Is the noise another deterministic interfering signal?
The approach you take will certainly depend on the answers to the above questions.
However, from the experiment setup that you described, my guess is that your noise is just a background noise, that in most cases, can be approximated to be white in nature. White noise refers to a statistical noise model that has a constant power at all frequencies.
The simplest approach will be to use a low pass filter or a band pass filter to retain only those frequencies that you are interested in (a quick look at the frequency spectrum should reveal this, if you do not know it already). In a previous answer of mine, to a related question on filtering using MATLAB, I provide examples of creating low-pass filters and common pitfalls. You can probably read through that and see if it helps you.
A simple example:
Consider a sinusoid with a frequency of 50 Hz, sampled at 1000 Hz. To that, I add Gaussian white noise such that the SNR is ~ -6dB. The original signal and the noisy signal can be seen in the top row of the figure below (only 50 samples are shown). As you can see, it almost looks as if there is no hope with the noisy signal as all structure seems to have been destroyed. However, taking an FFT, reveals the buried sinusoid (shown in the bottom row)
Filtering the noisy signal with a narrow band filter from 48 to 52 Hz, gives us a "cleaned" signal. There will of course be some loss in amplitude due to the noise. However, the signal has been retrieved from what looked like a lost cause at first.
How you proceed depends on your exact application. But I hope this helped you understand some of the basics of noise filtering.
EDIT
#Shabnam: It's been nearly 50 comments, and I really do not see you making any effort to understand or at the very least, try things on your own.
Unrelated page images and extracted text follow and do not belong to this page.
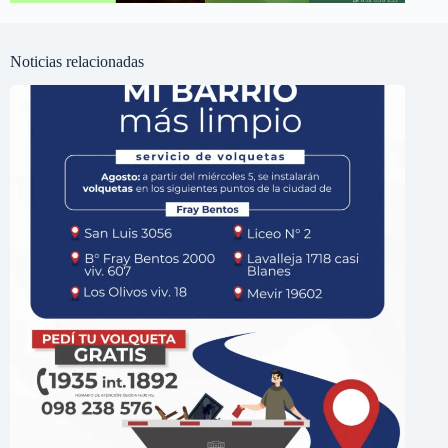
Noticias relacionadas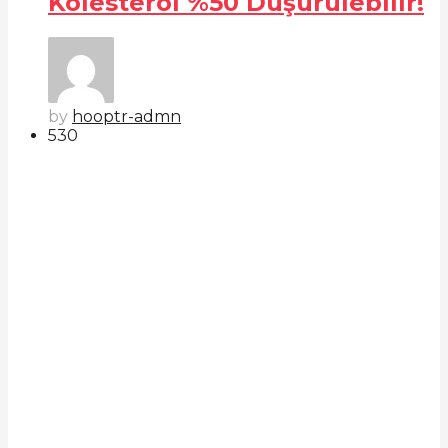
Kolesterol %50 Düşürülebilir!
by
hooptr-admn
53
0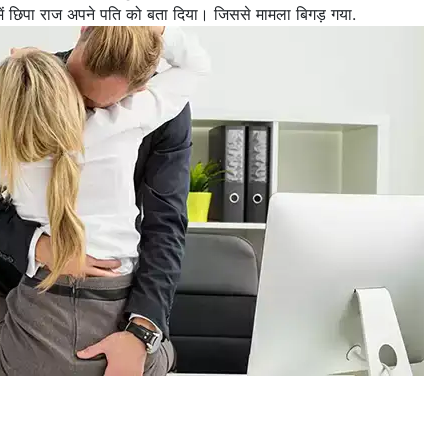
में छिपा राज अपने पति को बता दिया। जिससे मामला बिगड़ गया.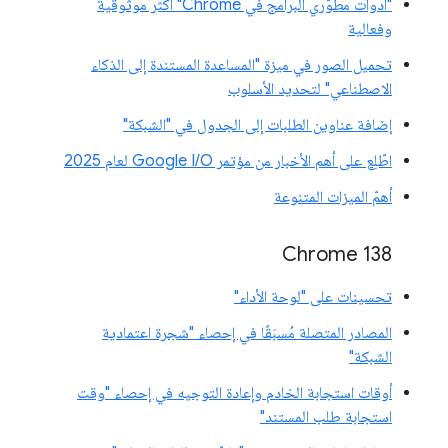
"أدوات مطوّري البرامج في Chrome" أكثر موثوقية
وفعالية
تحميل الصور في ميزة "المساعدة المستندة إلى الذكاء
الاصطناعي" لتحديد الأسلوب
إضافة عناوين الطلبات إلى الجدول في "الشبكة"
اطّلِع على أهم الأخبار من مؤتمر Google I/O لعام 2025
أهمّ الميزات المتنوعة
‫Chrome 138
تحسينات على "لوحة الأداء"
المصادر المتصلة مُسبَقًا في إحصاء "شجرة اعتمادية
الشبكة"
أوقات استجابة الخادم وإعادة التوجيه في إحصاء "وقت
استجابة طلب المستند"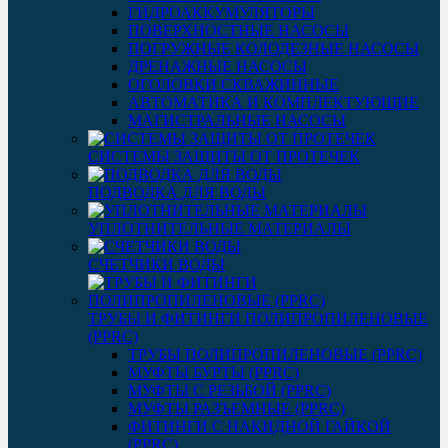
ГИДРОАККУМУЛЯТОРЫ
ПОВЕРХНОСТНЫЕ НАСОСЫ
ПОГРУЖНЫЕ КОЛОДЕЗНЫЕ НАСОСЫ
ДРЕНАЖНЫЕ НАСОСЫ
ОГОЛОВКИ СКВАЖИННЫЕ
АВТОМАТИКА И КОМПЛЕКТУЮЩИЕ
МАГИСТРАЛЬНЫЕ НАСОСЫ
СИСТЕМЫ ЗАЩИТЫ ОТ ПРОТЕЧЕК
ПОДВОДКА ДЛЯ ВОДЫ
УПЛОТНИТЕЛЬНЫЕ МАТЕРИАЛЫ
СЧЕТЧИКИ ВОДЫ
ТРУБЫ И ФИТИНГИ ПОЛИПРОПИЛЕНОВЫЕ
(PPRC)
ТРУБЫ ПОЛИПРОПИЛЕНОВЫЕ (PPRC)
МУФТЫ БУРТЫ (PPRC)
МУФТЫ C РЕЗЬБОЙ (PPRC)
МУФТЫ РАЗЪЕМНЫЕ (PPRC)
ФИТИНГИ С НАКИДНОЙ ГАЙКОЙ
(PPRC)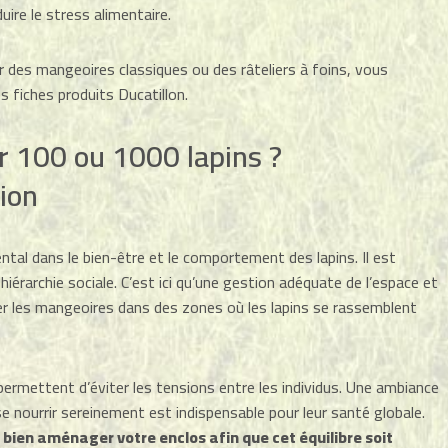
ire le stress alimentaire.
r des mangeoires classiques ou des râteliers à foins, vous
s fiches produits Ducatillon.
 100 ou 1000 lapins ?
tion
ental dans le bien-être et le comportement des lapins. Il est
rarchie sociale. C’est ici qu’une gestion adéquate de l’espace et
er les mangeoires dans des zones où les lapins se rassemblent
ermettent d’éviter les tensions entre les individus. Une ambiance
se nourrir sereinement est indispensable pour leur santé globale.
 bien aménager votre enclos afin que cet équilibre soit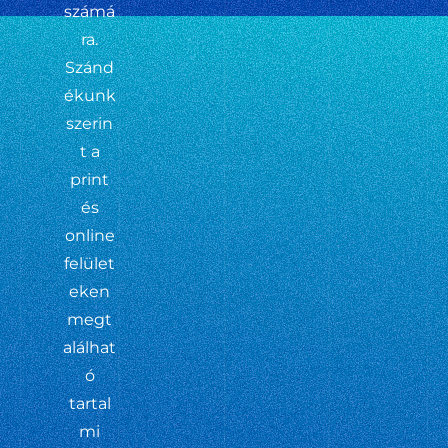
számá
ra.
Szánd
ékunk
szerin
t a
print
és
online
felület
eken
megt
alálhat
ó
tartal
mi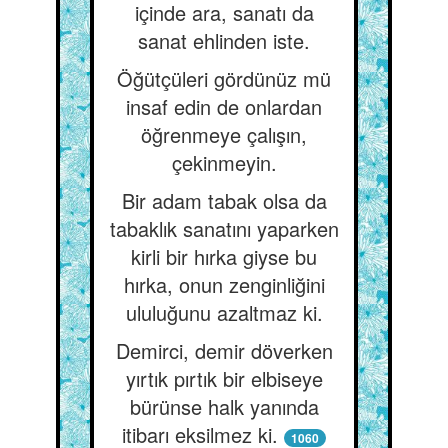
içinde ara, sanatı da
sanat ehlinden iste.
Öğütçüleri gördünüz mü
insaf edin de onlardan
öğrenmeye çalışın,
çekinmeyin.
Bir adam tabak olsa da
tabaklık sanatını yaparken
kirli bir hırka giyse bu
hırka, onun zenginliğini
ululuğunu azaltmaz ki.
Demirci, demir döverken
yırtık pırtık bir elbiseye
bürünse halk yanında
itibarı eksilmez ki.
1060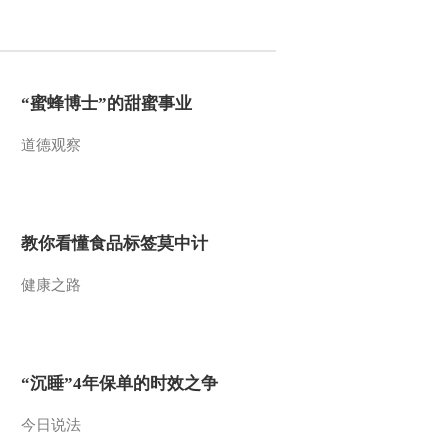
2017-01-31 17:29:44
[过把瘾]锡剧《珍珠塔》
选段 表演：陆志舟
“蜜蜂博士”的甜蜜事业
道德观察
2017-01-31 17:23:44
[过把瘾]锡剧《江姐》选
段 表演：徐心迪，蒋华
柯
教你看懂食品标签莫中计
2017-01-31 17:21:44
健康之路
[过把瘾]锡剧《珍珠塔》
选段 表演：夏雅雯，徐
乐熠
2017-01-31 17:15:43
“沉睡”4年保单的时效之争
[过把瘾]歌曲《赶圩归来
啊哩哩》选段 表演：倪
今日说法
丹坪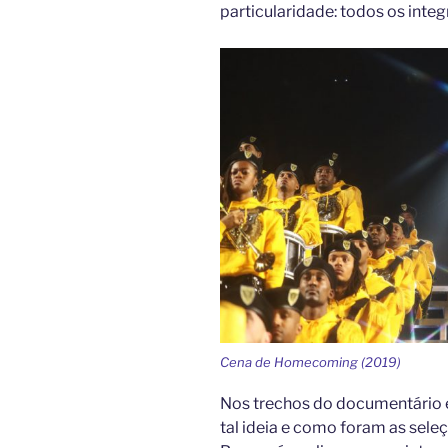
particularidade: todos os inte
Cena de Homecoming (2019)
Nos trechos do documentário 
tal ideia e como foram as sel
You really should learn to read the documentation and learn the concepts and try it instead of running back for every single error. Anyway, please try the following (modified from your code) and show the output in the comments.
[y,fs]=wavread('100cmfreefall.wav');
ch1=y(:,1);
time=(1/fs)*length(ch1);
t=linspace(0,time,length(ch1));
L=length(ch1);
NFFT = 2^nextpow2(L);
f = fs/2*linspace(0,1,NFFT/2+1);
[b,a]=butter(10,3e3/(fs/2),'high');
y1=filtfilt(b,a,ch1);
figure(1)
subplot(2,1,1)
Y=fft(ch1,NFFT)/L;
plot(f,log10(abs(Y(1:NFFT/2+1))))
title('unfiltered')
subplot(2,1,2)
Y1=fft(y1,NFFT)/L;
plot(f,log10(abs(Y1(1:NFFT/2+1))))
title('filtered')
Answer to your question is highly dependent on the characteristics of what you call "noise" - its spectral distribution, the noise being stationary or not, the source of the noise (does it originate in the environment or the recording chain?).
If the noise is stationary, i.e its statistical characteristics do not change over time, you can try recording a few seconds (10-15 is a good initial guess) of noise only, preform FFT, and then subtract the value of the noise in FFT bin n from your measurement FFT bin n.